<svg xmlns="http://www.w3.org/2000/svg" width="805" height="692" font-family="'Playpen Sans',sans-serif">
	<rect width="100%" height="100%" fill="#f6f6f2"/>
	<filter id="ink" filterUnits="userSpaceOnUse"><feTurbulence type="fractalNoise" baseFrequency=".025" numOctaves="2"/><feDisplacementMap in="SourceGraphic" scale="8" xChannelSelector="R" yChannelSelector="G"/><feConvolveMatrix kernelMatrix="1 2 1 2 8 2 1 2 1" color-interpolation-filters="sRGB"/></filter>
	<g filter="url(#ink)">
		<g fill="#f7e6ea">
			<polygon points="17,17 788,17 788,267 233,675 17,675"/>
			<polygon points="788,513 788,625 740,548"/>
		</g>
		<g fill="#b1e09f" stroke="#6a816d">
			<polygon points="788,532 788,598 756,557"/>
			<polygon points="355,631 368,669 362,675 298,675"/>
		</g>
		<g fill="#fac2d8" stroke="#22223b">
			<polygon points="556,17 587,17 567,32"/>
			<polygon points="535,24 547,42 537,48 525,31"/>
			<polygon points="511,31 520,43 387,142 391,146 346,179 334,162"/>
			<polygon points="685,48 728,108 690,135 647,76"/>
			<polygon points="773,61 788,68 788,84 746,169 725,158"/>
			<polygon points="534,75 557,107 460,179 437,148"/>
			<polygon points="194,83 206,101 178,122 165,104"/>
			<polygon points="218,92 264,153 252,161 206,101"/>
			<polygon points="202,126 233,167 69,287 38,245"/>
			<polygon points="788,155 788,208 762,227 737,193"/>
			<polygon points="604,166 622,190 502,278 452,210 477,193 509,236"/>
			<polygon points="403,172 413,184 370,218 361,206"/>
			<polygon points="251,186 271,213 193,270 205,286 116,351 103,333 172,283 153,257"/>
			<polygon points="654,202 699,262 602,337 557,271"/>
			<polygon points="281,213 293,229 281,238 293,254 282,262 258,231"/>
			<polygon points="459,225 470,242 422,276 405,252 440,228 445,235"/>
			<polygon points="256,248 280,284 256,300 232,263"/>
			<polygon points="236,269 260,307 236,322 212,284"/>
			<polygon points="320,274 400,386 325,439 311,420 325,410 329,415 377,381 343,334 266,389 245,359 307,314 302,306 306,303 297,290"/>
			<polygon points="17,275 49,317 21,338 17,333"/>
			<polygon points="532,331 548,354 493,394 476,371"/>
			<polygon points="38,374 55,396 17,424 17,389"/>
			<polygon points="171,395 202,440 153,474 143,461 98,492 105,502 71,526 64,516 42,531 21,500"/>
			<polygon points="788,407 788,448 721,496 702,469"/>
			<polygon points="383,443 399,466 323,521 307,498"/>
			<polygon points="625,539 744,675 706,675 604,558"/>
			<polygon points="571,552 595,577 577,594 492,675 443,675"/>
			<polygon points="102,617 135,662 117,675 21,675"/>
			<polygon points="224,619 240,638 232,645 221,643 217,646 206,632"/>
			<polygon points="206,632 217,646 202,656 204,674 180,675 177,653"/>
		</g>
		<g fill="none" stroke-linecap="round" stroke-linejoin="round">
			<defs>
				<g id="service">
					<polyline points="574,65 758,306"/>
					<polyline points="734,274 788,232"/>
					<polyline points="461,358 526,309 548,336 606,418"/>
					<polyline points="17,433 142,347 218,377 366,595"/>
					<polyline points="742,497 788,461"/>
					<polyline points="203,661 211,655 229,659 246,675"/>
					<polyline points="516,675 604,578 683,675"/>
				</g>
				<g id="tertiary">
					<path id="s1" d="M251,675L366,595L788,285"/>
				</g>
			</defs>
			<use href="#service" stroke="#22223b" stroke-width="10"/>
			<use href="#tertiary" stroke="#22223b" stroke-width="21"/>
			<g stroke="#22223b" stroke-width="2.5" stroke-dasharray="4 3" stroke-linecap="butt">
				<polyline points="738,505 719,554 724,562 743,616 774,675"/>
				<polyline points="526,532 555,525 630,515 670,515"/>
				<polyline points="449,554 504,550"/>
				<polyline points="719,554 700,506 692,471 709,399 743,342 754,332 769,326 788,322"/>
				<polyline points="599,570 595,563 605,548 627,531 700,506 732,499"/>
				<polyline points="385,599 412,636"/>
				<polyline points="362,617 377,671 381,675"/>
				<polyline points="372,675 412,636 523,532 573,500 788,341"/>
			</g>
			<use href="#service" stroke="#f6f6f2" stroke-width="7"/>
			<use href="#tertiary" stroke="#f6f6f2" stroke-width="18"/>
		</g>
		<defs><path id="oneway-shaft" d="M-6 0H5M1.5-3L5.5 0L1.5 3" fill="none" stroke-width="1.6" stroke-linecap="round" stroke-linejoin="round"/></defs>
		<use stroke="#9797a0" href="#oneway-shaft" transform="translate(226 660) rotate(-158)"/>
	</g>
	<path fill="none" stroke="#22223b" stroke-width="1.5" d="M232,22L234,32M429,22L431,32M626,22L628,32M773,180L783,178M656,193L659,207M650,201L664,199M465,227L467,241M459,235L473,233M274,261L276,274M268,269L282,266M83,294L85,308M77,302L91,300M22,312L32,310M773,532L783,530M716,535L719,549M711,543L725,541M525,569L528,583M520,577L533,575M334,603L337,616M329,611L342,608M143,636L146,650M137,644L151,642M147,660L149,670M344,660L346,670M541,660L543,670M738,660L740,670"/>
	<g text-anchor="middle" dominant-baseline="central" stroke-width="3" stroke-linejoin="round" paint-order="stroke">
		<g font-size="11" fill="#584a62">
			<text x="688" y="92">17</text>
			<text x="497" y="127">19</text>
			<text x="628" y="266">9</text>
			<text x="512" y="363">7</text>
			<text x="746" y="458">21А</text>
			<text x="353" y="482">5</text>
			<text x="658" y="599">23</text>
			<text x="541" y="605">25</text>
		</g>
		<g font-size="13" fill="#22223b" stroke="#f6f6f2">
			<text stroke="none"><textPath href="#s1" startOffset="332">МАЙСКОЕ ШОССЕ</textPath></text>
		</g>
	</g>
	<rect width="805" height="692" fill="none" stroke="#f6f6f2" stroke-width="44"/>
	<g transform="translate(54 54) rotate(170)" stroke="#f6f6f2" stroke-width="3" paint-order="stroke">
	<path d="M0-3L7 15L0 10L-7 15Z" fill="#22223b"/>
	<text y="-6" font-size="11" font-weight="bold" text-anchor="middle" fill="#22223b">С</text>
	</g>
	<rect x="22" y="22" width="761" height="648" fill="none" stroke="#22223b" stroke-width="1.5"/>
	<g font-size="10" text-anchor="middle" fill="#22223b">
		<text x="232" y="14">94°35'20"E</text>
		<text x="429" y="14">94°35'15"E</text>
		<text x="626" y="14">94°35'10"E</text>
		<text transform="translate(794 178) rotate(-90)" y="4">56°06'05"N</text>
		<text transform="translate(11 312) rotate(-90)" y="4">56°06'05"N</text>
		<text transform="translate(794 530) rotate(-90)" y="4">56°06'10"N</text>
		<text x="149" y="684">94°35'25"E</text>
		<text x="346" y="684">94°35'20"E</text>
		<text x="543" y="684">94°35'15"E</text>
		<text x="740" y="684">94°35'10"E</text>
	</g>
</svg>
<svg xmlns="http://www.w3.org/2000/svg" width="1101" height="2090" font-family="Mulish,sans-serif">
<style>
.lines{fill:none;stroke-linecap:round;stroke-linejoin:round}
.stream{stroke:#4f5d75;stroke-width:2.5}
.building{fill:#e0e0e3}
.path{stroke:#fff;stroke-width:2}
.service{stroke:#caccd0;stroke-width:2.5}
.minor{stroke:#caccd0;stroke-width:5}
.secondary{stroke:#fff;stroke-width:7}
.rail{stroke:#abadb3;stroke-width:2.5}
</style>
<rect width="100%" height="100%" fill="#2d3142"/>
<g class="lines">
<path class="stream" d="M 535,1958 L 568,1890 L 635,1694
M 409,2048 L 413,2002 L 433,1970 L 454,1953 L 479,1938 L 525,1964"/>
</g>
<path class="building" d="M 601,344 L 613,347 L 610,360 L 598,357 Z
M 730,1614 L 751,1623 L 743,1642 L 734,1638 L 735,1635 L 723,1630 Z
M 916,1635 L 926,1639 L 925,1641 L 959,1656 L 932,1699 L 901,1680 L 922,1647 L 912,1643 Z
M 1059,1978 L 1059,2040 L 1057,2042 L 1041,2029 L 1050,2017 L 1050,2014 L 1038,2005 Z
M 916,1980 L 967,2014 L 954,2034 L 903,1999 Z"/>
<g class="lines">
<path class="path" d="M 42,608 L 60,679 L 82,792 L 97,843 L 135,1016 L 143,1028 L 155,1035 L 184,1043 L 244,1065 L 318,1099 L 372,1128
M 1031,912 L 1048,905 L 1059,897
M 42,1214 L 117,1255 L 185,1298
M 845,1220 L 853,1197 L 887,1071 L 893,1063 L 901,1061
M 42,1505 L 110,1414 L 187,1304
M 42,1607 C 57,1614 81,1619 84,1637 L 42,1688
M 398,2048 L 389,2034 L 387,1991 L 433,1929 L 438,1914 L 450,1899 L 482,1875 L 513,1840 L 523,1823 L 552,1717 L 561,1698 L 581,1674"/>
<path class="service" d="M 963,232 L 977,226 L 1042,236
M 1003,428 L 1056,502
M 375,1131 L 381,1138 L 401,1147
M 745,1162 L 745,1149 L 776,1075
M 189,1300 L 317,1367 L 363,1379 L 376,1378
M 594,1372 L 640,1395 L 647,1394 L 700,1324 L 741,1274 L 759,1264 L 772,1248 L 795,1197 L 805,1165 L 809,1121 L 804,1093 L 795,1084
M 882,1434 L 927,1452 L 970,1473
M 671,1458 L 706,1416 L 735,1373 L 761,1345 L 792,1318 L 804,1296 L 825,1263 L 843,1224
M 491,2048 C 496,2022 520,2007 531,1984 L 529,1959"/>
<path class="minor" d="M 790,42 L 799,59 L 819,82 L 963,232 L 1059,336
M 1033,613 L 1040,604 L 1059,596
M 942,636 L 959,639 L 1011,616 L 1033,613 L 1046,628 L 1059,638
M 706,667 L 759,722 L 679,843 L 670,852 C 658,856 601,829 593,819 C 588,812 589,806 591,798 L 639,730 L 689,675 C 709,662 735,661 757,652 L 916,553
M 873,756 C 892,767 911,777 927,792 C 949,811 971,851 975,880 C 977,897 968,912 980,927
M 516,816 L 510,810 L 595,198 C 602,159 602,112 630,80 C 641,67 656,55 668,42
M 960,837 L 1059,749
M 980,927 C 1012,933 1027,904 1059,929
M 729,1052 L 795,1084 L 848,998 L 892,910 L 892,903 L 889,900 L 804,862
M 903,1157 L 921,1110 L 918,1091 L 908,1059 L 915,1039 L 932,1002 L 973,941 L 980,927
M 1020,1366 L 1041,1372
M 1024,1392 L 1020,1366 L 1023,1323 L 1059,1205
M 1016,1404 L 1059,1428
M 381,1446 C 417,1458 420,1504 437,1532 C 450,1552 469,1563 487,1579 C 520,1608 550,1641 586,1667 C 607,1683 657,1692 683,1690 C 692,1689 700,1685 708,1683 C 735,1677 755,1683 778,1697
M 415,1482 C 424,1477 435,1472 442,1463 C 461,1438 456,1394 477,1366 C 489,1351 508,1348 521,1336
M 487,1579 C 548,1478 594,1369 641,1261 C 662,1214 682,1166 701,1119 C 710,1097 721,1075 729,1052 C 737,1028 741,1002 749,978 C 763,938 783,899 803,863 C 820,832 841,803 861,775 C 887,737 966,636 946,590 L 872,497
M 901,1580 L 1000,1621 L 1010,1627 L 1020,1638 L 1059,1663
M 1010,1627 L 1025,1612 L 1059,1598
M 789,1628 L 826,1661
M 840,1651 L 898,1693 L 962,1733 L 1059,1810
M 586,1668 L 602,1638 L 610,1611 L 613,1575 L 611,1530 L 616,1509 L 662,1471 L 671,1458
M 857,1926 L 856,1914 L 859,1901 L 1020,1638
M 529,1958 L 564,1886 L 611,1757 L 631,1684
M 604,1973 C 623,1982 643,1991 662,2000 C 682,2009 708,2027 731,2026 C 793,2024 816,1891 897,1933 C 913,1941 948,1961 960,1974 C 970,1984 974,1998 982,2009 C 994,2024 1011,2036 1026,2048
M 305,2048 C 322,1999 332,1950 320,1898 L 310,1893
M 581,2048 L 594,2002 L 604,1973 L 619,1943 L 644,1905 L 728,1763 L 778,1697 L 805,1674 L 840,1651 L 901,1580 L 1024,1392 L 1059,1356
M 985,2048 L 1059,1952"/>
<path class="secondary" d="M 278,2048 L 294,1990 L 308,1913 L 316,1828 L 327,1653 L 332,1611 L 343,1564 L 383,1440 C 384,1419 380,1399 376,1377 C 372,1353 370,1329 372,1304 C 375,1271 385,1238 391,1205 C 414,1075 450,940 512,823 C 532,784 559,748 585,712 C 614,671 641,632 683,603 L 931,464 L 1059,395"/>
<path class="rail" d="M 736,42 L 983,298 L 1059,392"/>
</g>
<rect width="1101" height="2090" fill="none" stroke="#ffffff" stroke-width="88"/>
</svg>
—————
* _EXERCISE_
For the string "filter", go through the entries above and copy each line where it occurs.

* _EXERCISE OUTPUT_
	<filter id="ink" filterUnits="userSpaceOnUse"><feTurbulence type="fractalNoise" baseFrequency=".025" numOctaves="2"/><feDisplacementMap in="SourceGraphic" scale="8" xChannelSelector="R" yChannelSelector="G"/><feConvolveMatrix kernelMatrix="1 2 1 2 8 2 1 2 1" color-interpolation-filters="sRGB"/></filter>
	<g filter="url(#ink)">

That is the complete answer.